SUPPLIED PASSAGE below:

I then watched as the chaos began. There were kids pouring the chemical on the balance, spilling on the table and floor, without any gloves - I don't think it was dangerous at all, though. To get distilled water from the beaker, you were supposed to stick in the pipette, tilt the beaker, and try to get the most water you could. I looked over once and saw a student having trouble with this, so he finally just sucked on the end of the pipette to get more water! With his mouth! I was thinking that my high school science teachers would have had a heart attack if they would have seen this. But wait, it gets better. They had to heat up the water and get it to boil. To do this, they had little jars with fuel inside and with a rope sticking out the top. They lit these and had this crazy open flame. They had wooden clothespins to hold the test tubes over the flame. One girl just held it with her FINGERS and was swirling it in the fire - not even looking the whole time!

The teacher found an extra petri dish, so he gave it to Lara, an exchange student from Germany, and me to use - without any aprons or goggles. There was no real measurment for the amount of water. We just mixed it up, showed him our solution, and he just told us that we needed more water. Students were even sniffing the solution (not wafting). This whole experience was quite funny and amusing. I was laughing the whole way through this "experiment."

End of SUPPLIED PASSAGE.

TASKS TO PERFORM:
a – Summarize the lab account in two sentences.
b – Please translate this sentence from the lab account into Spanish: "They had wooden clothespins to hold the test tubes over the flame."

GIVEN DATA below:

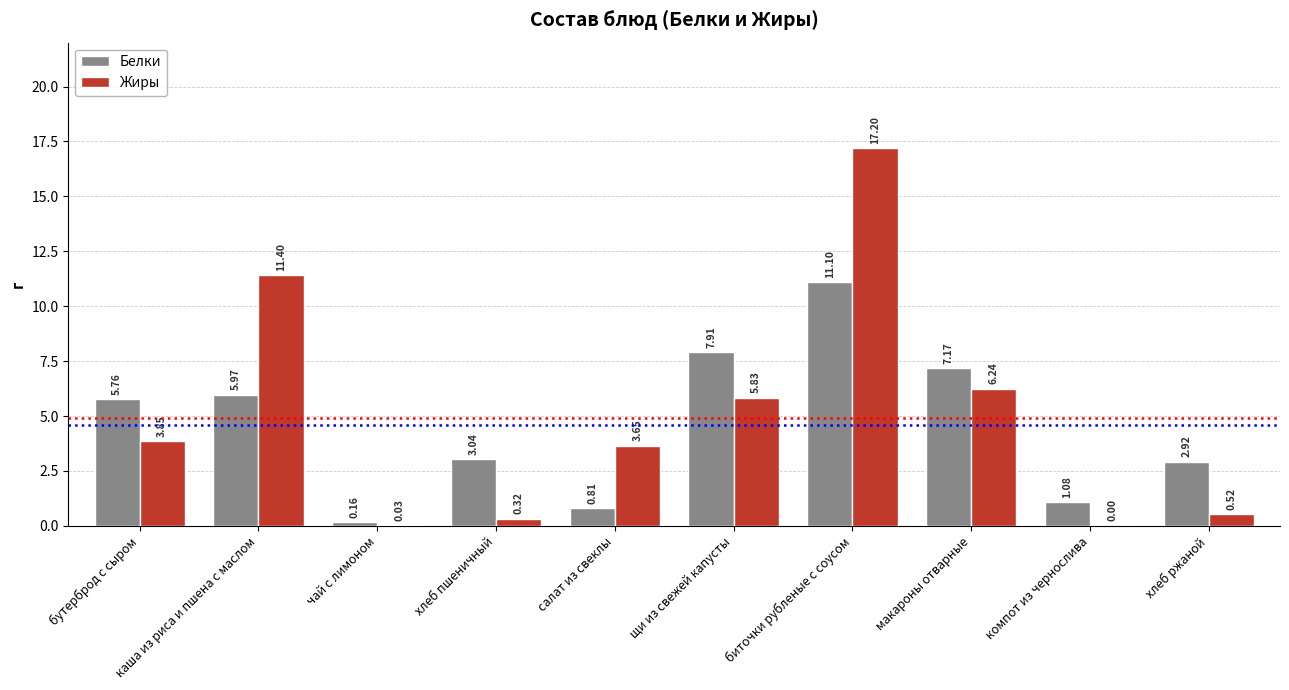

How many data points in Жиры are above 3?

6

End of GIVEN DATA.

RESULTS OF THE EXERCISE:
a – In a chemistry class, the writer watched students spill a chemical without gloves, suck water through a pipette by mouth, and heat test tubes over open flames, with one girl holding a tube in her fingers. Given a petri dish to share with Lara, an exchange student from Germany, the writer mixed a solution without aprons, goggles or any real measurement of water and found the whole "experiment" funny.

b – Tenían pinzas de ropa de madera para sostener los tubos de ensayo sobre la llama.